Page 291 - The World's Best Boyfriend
P. 291

In the past month, I have come to realize that I would probably not fall in love
               with anyone else after being in love with you for years. And how can I? You’re
               after all the only girl who shows me my place, who makes me feel like dirt,
               badgers my armour and other phrases that you will know better because of your

               untarnished kill record.
                  I have always been vain and superficial. That part of me is not going

               anywhere. I will always look at you and think—she could have been thinner and
               hotter. But I think that has more to do with what you did to me than anything
               else. I don’t think I really care about how you look at all. Cursing you, telling
               you how ugly you are is just my coping mechanism, I think. You look fine to me

               and I say fuck you to the people to whom you don’t.
                  And then there’s this other part of me that’s in love with you. I would use

               fancy words but I know none. It’s like you’re my corner of the world. I can come
               to you and feel safe. I can shed my masculinity, curl up next to you and feel
               sheltered. I can be the little Dhruv again. For all these years, I have hated
               myself for being in love with you, the girl who destroyed my only chance at love.

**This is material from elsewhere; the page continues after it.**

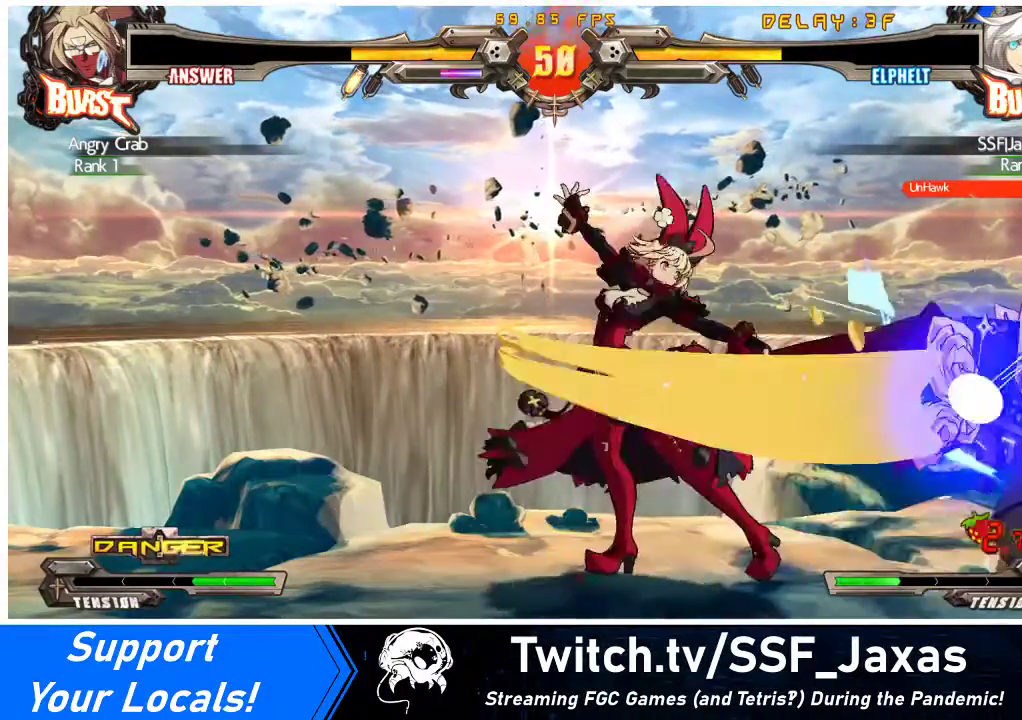
{"buttons": [], "events": [[33, "TRIANGLE", "up"], [133, "CROSS", "down"], [300, "CROSS", "up"], [433, "DPAD_DOWN", "up"]]}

               And in the process I have hated you. But in that hatred, you have always been
               alive in my heart. You have always been there, Aranya. What wouldn’t I give to

               be loved by you again, to love you, to protect you and be protected, to have my
               heart broken by you again, to feel alive!
                  I don’t know where to go from here. Should I come crawling to you, beg

               mercy, and snatch you away from Raghuvir? I could do that. It’s within my
               power, I think. You wouldn’t have mailed me if that window was completely shut.
               Beneath all that hatred you have for me, I’m sure there’s a little bit of love left

               yet, something I can exploit to my and our advantage.
                  But then, I find myself thinking, should I do that or not? Because what if you
               do find the love and the courage to be with me? Will we be great together? What

               if it all breaks down and goes to shit? Wouldn’t that be a tragedy? Don’t you
               think the current scheme of events works better for both of us?
                  You stay with Raghuvir and build a new life and I stay away from you and find

               it in my heart to hate you enough to not think about you any more.
                  I don’t think I can do this to you, Aranya. Being right is a hard thing to do.
               But seems like it’s what I’m going to do this time.

                  Best of luck for your life.